The 2012 drought was consistent with climate change, which is characterized by extremes of both major storms and drought, Ms. Woloszyn said.

“There may not be a significant change in total precipitation, but we will see an increase in storms and drought,” she said.

Mr. Stumpf has coordinated NOAA’s fledgling algae-forecasting program for western Lake Erie.

It started in 2012. NOAA accurately predicted an algae-free lake that summer. The region underwent its worst drought in 50 years in 2012.

NOAA’s forecast was made months after 2011’s record algae outbreak, which Mr. Stumpf said now appears to be the worst of all time — not just in recent years.

Lake Erie was fouled by so much untreated sewage and direct releases of industrial waste before the modern era of sewage treatment began in the 1970s that it was declared a nearly dead body of water. Debris in one of its tributaries, the Cuyahoga River near Cleveland, actually caught fire multiple times, but is best-known for one blaze that made national news in 1969.

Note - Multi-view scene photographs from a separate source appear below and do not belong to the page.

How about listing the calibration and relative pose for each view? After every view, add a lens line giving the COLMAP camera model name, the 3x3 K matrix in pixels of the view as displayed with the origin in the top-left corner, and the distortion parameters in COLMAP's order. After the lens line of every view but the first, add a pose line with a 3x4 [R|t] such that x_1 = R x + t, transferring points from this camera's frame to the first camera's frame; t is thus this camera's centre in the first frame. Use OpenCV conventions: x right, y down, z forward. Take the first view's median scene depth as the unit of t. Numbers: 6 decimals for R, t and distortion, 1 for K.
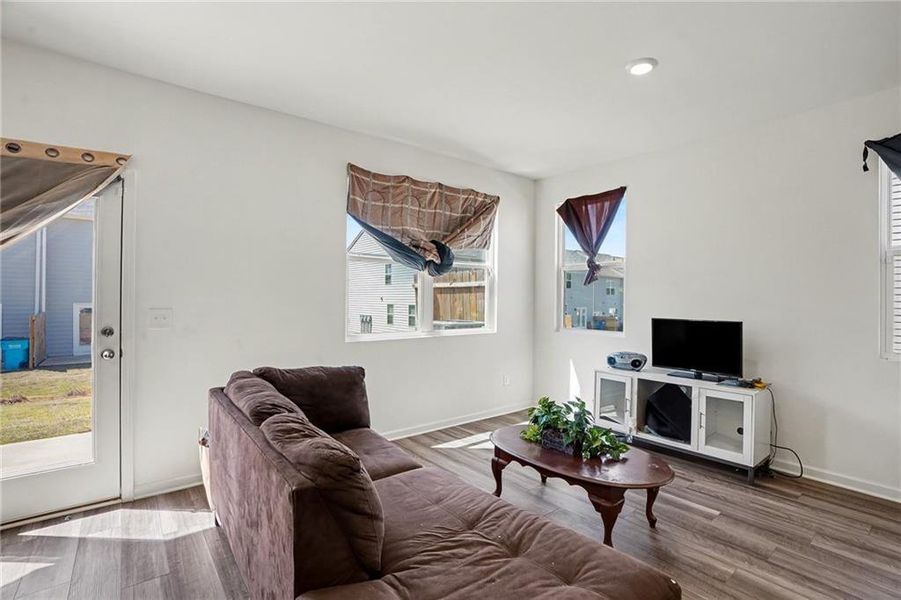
lens RADIAL K [[425.9, 0, 472.0], [0, 425.9, 296.0], [0, 0, 1]] dist [-0.069400, 0.019994]
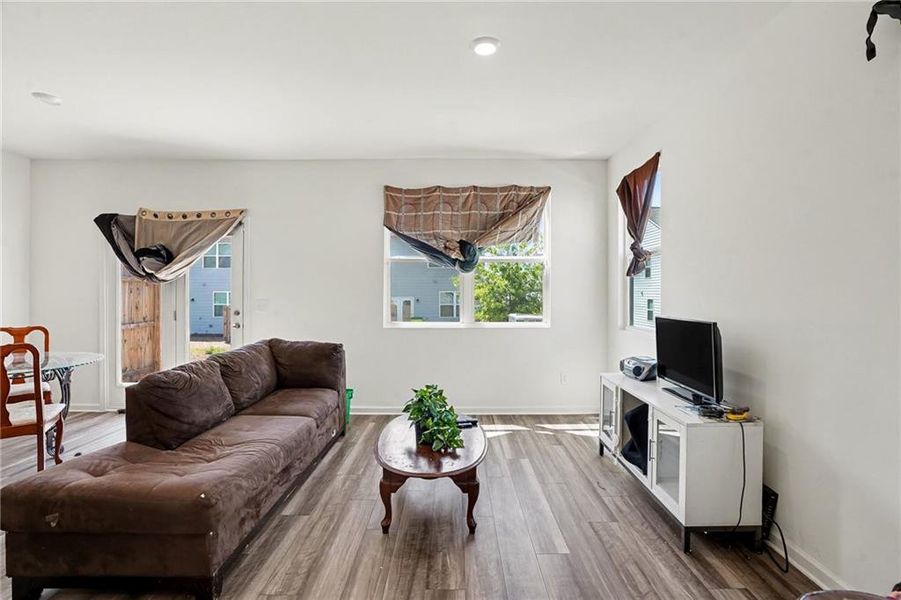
lens RADIAL K [[425.7, 0, 449.8], [0, 425.7, 290.8], [0, 0, 1]] dist [-0.070669, 0.034190]
pose [[0.770827, -0.007670, -0.636998, 0.601062], [0.009068, 0.999958, -0.001067, 0.002059], [0.636979, -0.004954, 0.770865, 0.133869]]
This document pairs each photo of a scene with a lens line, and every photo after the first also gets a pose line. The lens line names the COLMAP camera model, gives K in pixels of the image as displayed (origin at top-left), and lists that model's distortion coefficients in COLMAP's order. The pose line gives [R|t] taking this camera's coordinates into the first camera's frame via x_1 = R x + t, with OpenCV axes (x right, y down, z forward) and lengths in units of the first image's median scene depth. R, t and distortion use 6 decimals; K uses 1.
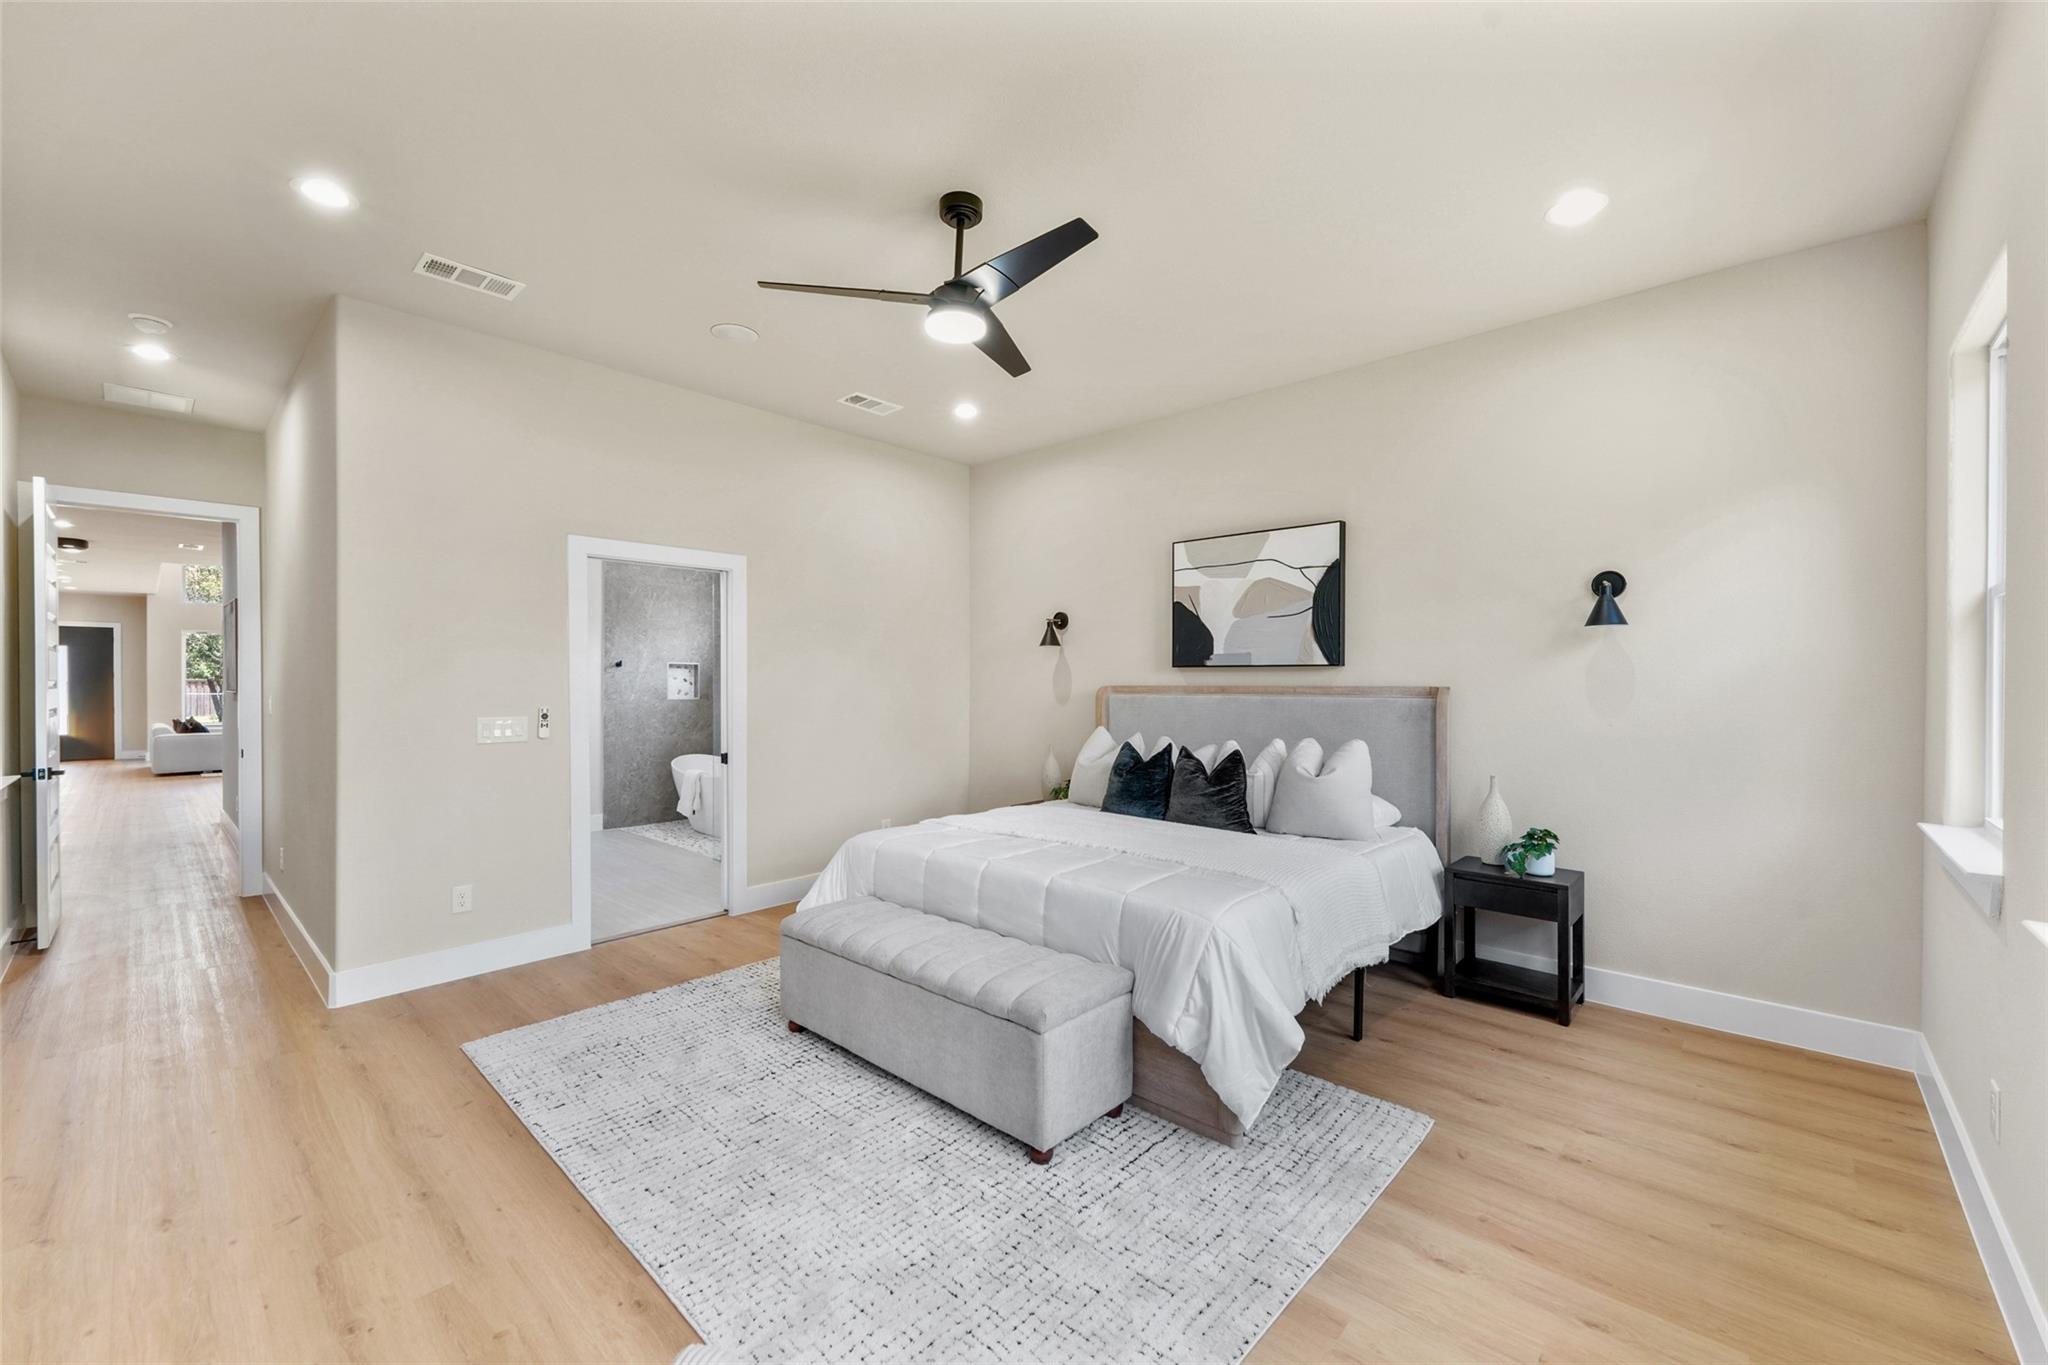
lens RADIAL K [[816.7, 0, 1015.2], [0, 816.7, 687.1], [0, 0, 1]] dist [-0.004554, -0.000574]
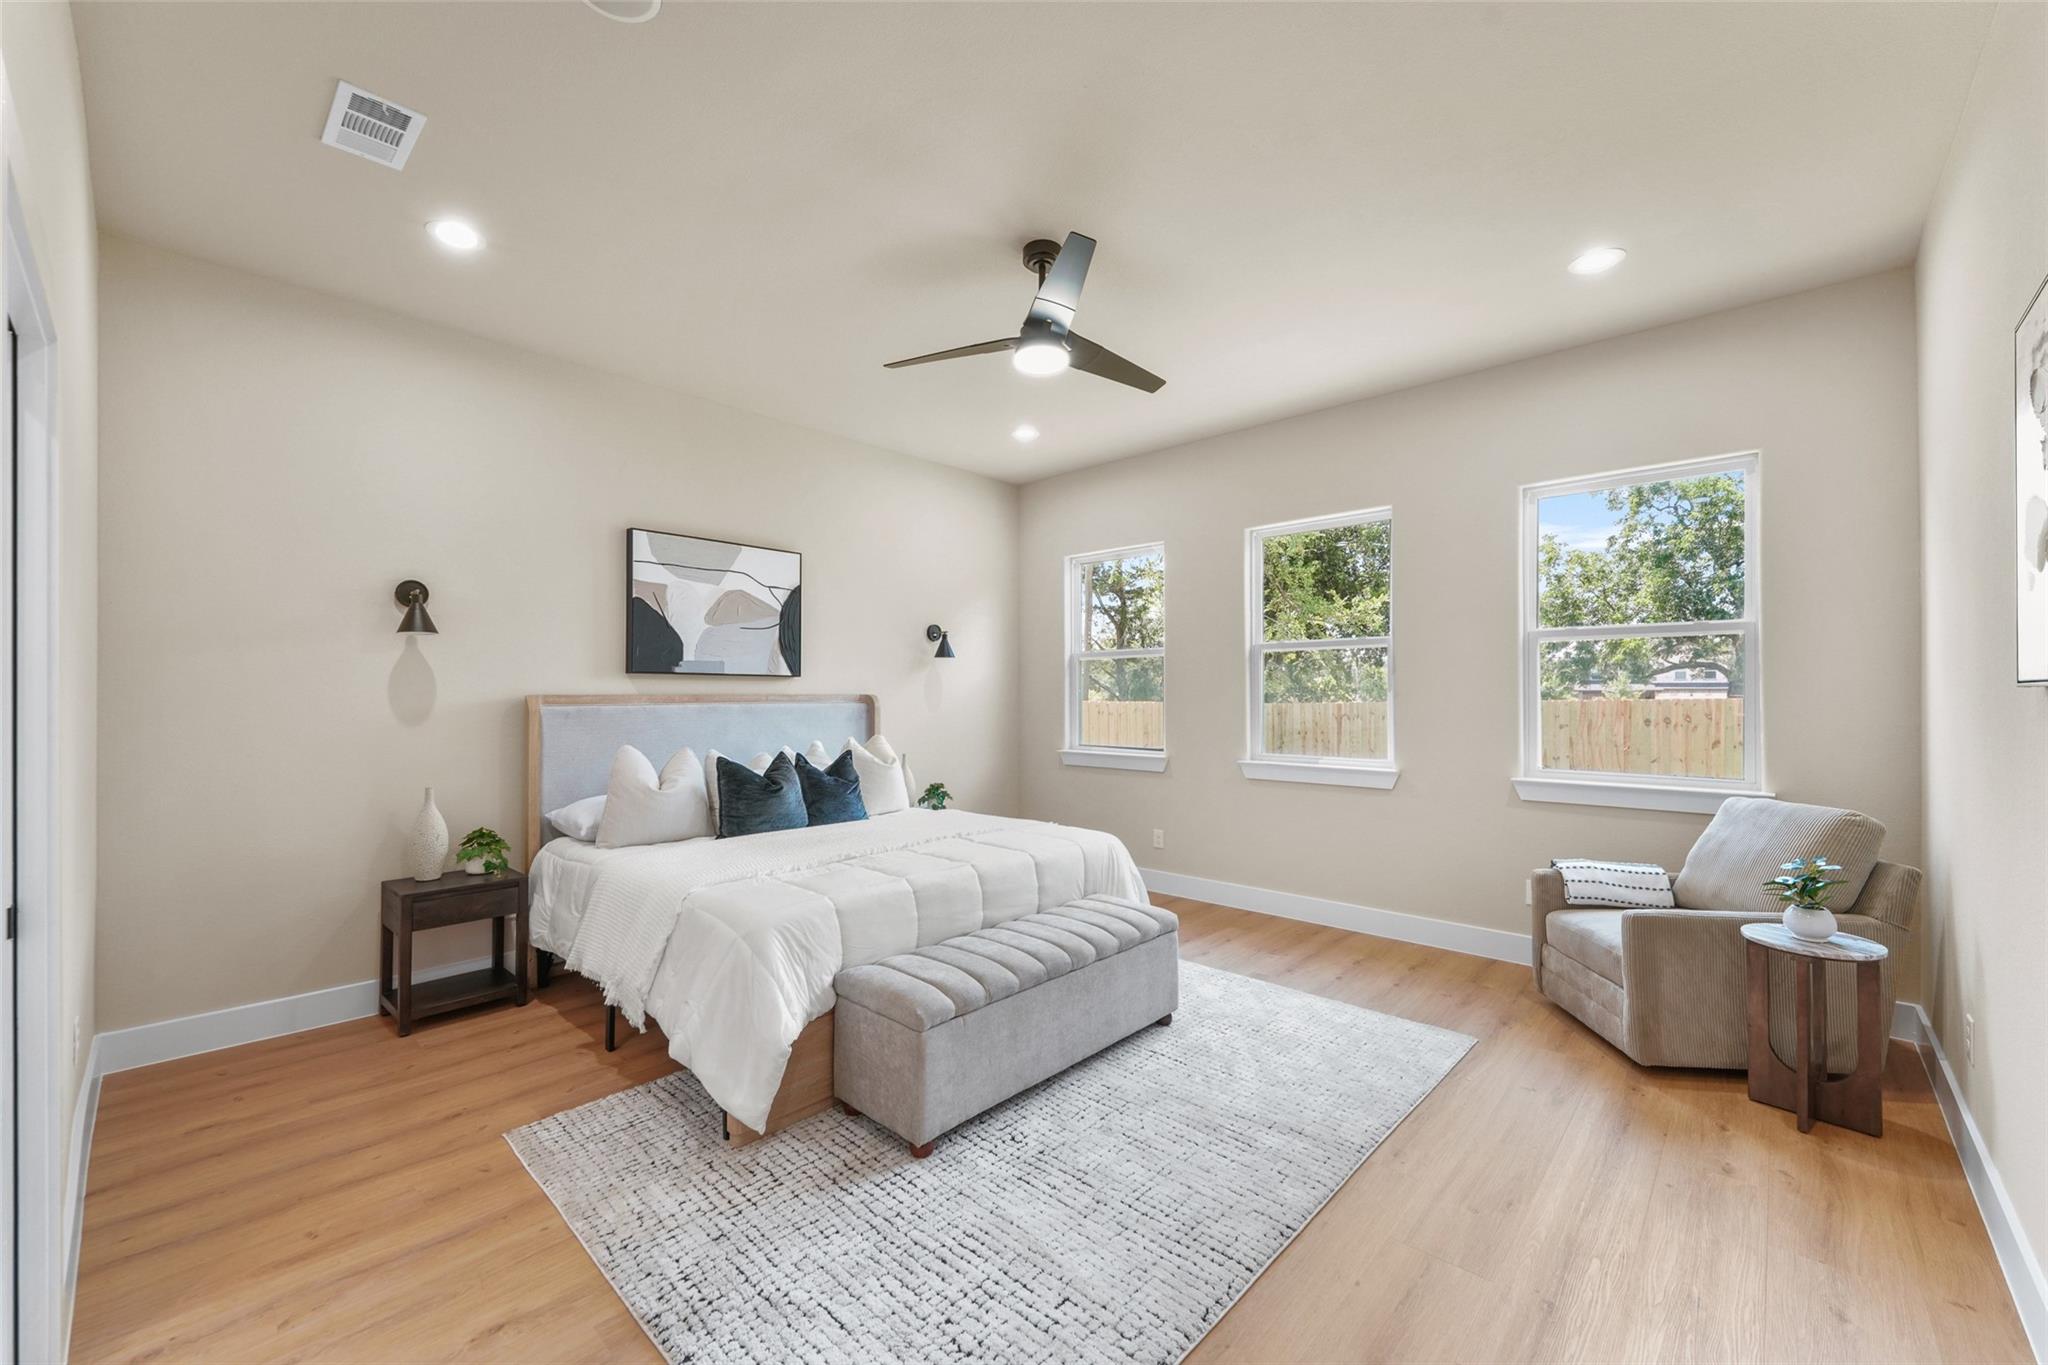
lens RADIAL K [[816.7, 0, 1015.0], [0, 816.7, 685.1], [0, 0, 1]] dist [-0.004554, -0.000574]
pose [[-0.001951, 0.007506, 0.999970, -0.735165], [0.002162, 0.999970, -0.007502, -0.004309], [-0.999996, 0.002147, -0.001967, 0.657580]]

Many Great Lakes scientists have said the NOAA forecast for 2013 — predicting a significant, but not unusually large algae outbreak — fell short of what actually happened.

Tom Bridgeman, the University of Toledo’s top algae researcher, told participants of the UT College of Law’s annual Great Lakes law seminar this month that the 2013 outbreak was the second-worst in open-water areas since at least 2000.

Mr. Stumpf said Mr. Bridgeman has strong data for near-shore areas of Lake Erie’s western basin, but that NOAA looks at the lake as a whole. “We cover a much broader area,” Mr. Stumpf said.

NOAA is in the process of crunching its 2013 algae data, he said.

The agency believes its forecasting system is as accurate as can reasonably be expected, Mr. Stumpf said.

“Our precision seems to be pretty good,” Mr. Stumpf said.

Mr. Stumpf also said the Army Corps of Engineers’ practice of dumping dredged material from the Toledo shipping channel into the open water of western Lake Erie’s North Maumee Bay “could have a very localized effect” on algae growth.

State Sen. Randy Gardner (R., Bowling Green) last week proposed an amendment to a nutrient management bill that would phase out that practice in Ohio waters. It marked the first time the open-lake disposal controversy has been addressed in legislation by the Ohio General Assembly.